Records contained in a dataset
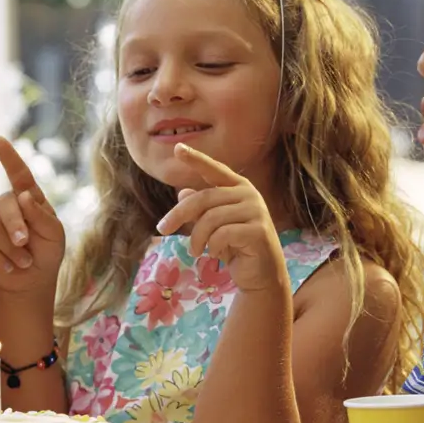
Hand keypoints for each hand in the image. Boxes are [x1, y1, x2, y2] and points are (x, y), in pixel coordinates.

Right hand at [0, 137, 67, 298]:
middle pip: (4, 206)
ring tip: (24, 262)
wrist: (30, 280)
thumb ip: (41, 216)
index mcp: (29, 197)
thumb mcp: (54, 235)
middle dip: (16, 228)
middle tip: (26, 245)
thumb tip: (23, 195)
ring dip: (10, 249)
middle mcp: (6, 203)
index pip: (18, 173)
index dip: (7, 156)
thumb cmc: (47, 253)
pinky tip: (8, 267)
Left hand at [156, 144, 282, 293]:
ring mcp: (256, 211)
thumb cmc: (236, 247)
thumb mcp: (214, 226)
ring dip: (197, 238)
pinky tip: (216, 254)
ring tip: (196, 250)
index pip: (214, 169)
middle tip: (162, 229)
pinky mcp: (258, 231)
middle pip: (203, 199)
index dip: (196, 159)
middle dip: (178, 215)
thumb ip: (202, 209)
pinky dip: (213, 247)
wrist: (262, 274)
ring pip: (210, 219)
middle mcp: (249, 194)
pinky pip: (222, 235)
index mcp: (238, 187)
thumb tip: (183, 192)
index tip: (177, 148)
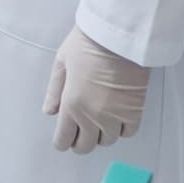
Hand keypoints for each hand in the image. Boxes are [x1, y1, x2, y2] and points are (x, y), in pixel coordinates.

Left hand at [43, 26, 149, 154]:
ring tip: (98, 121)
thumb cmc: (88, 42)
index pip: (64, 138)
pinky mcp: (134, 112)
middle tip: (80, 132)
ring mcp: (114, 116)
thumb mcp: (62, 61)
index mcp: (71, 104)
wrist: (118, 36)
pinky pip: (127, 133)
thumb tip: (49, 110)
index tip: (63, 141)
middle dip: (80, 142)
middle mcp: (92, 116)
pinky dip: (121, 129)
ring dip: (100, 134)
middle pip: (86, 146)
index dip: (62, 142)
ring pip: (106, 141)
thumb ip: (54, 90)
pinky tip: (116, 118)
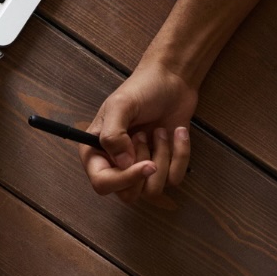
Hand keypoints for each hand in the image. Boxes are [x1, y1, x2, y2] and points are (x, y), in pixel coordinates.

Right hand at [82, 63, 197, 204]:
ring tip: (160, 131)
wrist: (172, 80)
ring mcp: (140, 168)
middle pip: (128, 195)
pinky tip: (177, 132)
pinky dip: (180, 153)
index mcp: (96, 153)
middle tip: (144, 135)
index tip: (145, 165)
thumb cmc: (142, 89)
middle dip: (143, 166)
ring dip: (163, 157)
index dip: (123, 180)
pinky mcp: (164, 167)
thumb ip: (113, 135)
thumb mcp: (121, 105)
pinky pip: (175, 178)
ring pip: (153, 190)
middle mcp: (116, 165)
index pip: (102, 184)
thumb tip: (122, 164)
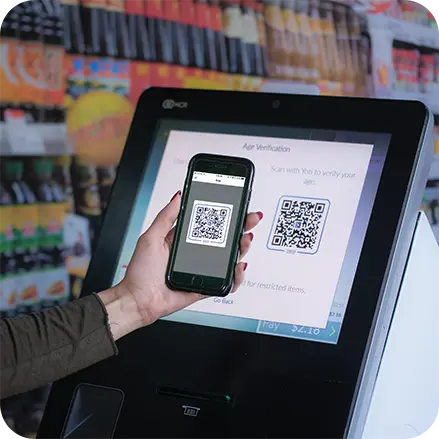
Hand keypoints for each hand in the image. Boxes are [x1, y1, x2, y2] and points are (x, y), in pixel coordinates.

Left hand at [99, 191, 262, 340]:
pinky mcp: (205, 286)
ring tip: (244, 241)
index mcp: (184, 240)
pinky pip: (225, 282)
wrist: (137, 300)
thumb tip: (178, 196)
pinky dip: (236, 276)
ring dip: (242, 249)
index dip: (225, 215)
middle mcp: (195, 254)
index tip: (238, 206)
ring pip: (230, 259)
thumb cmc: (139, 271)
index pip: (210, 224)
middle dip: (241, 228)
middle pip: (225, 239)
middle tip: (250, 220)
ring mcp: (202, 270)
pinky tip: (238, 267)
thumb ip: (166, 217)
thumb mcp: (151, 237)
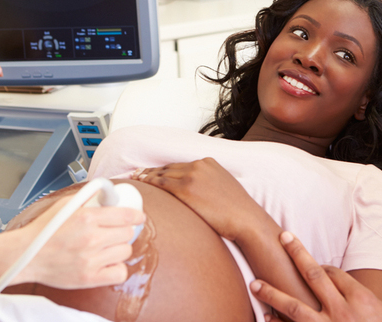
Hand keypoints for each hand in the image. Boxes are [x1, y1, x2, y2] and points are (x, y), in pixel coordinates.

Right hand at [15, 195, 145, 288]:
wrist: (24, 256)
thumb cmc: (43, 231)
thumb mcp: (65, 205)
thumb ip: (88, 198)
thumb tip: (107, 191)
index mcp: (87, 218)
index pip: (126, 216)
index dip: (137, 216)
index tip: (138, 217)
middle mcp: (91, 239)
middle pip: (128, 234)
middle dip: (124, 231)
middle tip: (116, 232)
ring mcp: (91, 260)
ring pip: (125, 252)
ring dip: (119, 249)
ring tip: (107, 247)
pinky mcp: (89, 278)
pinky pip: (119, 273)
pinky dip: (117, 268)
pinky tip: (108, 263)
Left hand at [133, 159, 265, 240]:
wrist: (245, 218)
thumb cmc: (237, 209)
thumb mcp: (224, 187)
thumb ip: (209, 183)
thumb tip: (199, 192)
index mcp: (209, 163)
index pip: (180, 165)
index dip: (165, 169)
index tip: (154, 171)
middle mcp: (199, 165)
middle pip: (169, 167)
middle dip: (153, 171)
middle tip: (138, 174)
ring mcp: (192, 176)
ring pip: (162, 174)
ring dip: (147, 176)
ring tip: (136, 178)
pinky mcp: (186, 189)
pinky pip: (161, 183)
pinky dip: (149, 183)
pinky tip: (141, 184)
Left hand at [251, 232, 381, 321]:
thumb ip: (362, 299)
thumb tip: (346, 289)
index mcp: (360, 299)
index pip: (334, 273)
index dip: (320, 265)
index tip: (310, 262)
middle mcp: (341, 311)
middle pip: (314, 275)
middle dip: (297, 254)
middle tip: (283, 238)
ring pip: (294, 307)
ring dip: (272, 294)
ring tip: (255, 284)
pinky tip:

What to produce: The answer should consist only of the lines above from the one with "index mcp: (238, 187)" through the one with "index pip: (64, 138)", repeated exactly, with no pictures among them.

Expected answer:
index mcp: (238, 187)
thumb tip: (183, 192)
index tip: (177, 148)
Hand keypoints for each hand in the image. Boxes are [x1, y1, x2, y2] and points are (x, y), in pixel coordinates.

Left hand at [43, 26, 149, 154]:
ring tip: (98, 121)
thumb cmc: (88, 42)
index pip: (64, 138)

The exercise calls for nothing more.